Saved data entries
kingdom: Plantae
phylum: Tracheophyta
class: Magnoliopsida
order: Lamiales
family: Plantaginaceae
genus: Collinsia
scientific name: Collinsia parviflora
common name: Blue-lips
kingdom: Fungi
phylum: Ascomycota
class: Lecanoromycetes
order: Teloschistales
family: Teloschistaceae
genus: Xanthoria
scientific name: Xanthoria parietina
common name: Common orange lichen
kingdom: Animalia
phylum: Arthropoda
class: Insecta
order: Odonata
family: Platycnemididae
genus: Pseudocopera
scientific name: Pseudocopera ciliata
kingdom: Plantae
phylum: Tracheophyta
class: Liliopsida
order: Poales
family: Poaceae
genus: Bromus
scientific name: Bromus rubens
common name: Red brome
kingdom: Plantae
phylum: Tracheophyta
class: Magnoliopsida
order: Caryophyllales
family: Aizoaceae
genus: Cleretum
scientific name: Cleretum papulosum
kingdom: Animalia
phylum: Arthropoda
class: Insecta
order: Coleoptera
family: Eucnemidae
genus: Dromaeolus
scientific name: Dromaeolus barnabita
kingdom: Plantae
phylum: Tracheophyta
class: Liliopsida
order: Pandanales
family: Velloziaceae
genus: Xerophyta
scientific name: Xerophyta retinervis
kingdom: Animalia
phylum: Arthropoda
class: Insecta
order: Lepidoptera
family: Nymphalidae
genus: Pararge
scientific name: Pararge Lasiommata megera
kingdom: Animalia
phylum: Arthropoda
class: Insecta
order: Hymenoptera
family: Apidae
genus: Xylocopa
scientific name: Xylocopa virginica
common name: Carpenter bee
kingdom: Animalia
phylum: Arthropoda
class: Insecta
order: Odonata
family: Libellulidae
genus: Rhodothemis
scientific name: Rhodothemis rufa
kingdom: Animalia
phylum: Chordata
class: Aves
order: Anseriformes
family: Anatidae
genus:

AIM OF THE TASK – Identify each line in the material above that contains the string "genus", matching case exactly, and copy every such line.

CORRECT ANSWER –
genus: Collinsia
genus: Xanthoria
genus: Pseudocopera
genus: Bromus
genus: Cleretum
genus: Dromaeolus
genus: Xerophyta
genus: Pararge
genus: Xylocopa
genus: Rhodothemis
genus:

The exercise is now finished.